PROBLEMA DA RISOLVERE: Spiega in una o due frasi perché, secondo il brano sul governo Conte, il governo ha ottenuto la maggioranza alla Camera e al Senato nonostante l'attacco di Renzi.

BRANO DA ESAMINARE:
Marcello Sorgi, La Stampa
Il destino – l’apocalisse – del governo Conte è solo rinviato. Lo scrive Marcello Sorgi sulla Stampa sottolineando che “pur avendo dimostrato una grande capacità di resistenza, anche in questi ultimi mesi difficili della seconda ondata della pandemia, il premier, indubbiamente, è cotto a puntino. Se mancava una prova per dimostrarlo, basterebbe considerare che di fronte a un attacco frontale, come quello che gli ha rivolto negli ultimi giorni Renzi, reiterandolo ieri nell’aula di Palazzo Madama, non una sola parola di solidarietà si è levata in suo aiuto, da Zingaretti, o Di Maio, o Speranza, i quali forse non condividono i modi del leader di Italia Viva, ma la sostanza sì. Perché allora, di fronte a un’ennesima Apocalisse annunciata, il governo ieri ha ottenuto la maggioranza alla Camera e al Senato, comprensiva dei voti dei parlamentari renziani, e Conte potrà oggi presentarsi a Bruxelles come se nulla fosse, con in tasca l’approvazione della controversa riforma del Mes? L a risposta è abbastanza semplice: pur essendo stufi di un premier e di un governo paralizzati da ogni decisione importante, i leader dell’alleanza giallorossa, a cominciare dallo stesso Renzi, non sono affatto sicuri che una crisi porterebbe a una soluzione migliore di quella attuale. E non sono neppure convinti, almeno non lo sono tutti allo stesso modo, che la coalizione che governa da sedici mesi sia in grado di rafforzarsi e proseguire. Ovviamente chi trae i maggiori vantaggi da una situazione del genere è proprio lui, Conte. Non teme minimamente la crisi (ma non la temeva neanche nell’estate 2019, quando poi si verificò) perché sa che, guardata con gli occhi della gente normale, sarebbe una follia. Via, non sarebbe comprensibile. Che ci sia bisogno di un organismo, di un comitato, di un qualcosa, lo chiamino come gli pare, che si occupi di valutare i vari progetti e garantire la loro attuazione senza ritardi, non c’è dubbio. Così come è assolutamente ridicolo ritenere che l’intero governo e l’intero Parlamento debbano essere impegnati nell’attuazione dei progetti del Recovery Fund, causando ritardi inaccettabili, una paralisi generale e un fallimento da cui il Paese non sarebbe più in grado di riprendersi”.

INSIEME DI DATI:
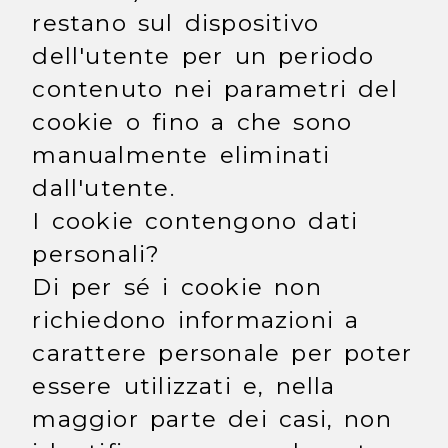
restano sul dispositivo
dell'utente per un periodo
contenuto nei parametri del
cookie o fino a che sono
manualmente eliminati
dall'utente.
I cookie contengono dati
personali?
Di per sé i cookie non
richiedono informazioni a
carattere personale per poter
essere utilizzati e, nella
maggior parte dei casi, non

SOLUZIONE: I leader dell'alleanza giallorossa, a cominciare da Renzi, pur essendo stufi di un premier e di un governo paralizzati da ogni decisione importante, non sono affatto sicuri che una crisi porterebbe a una soluzione migliore di quella attuale. Inoltre non tutti sono convinti allo stesso modo che la coalizione sia in grado di rafforzarsi e proseguire.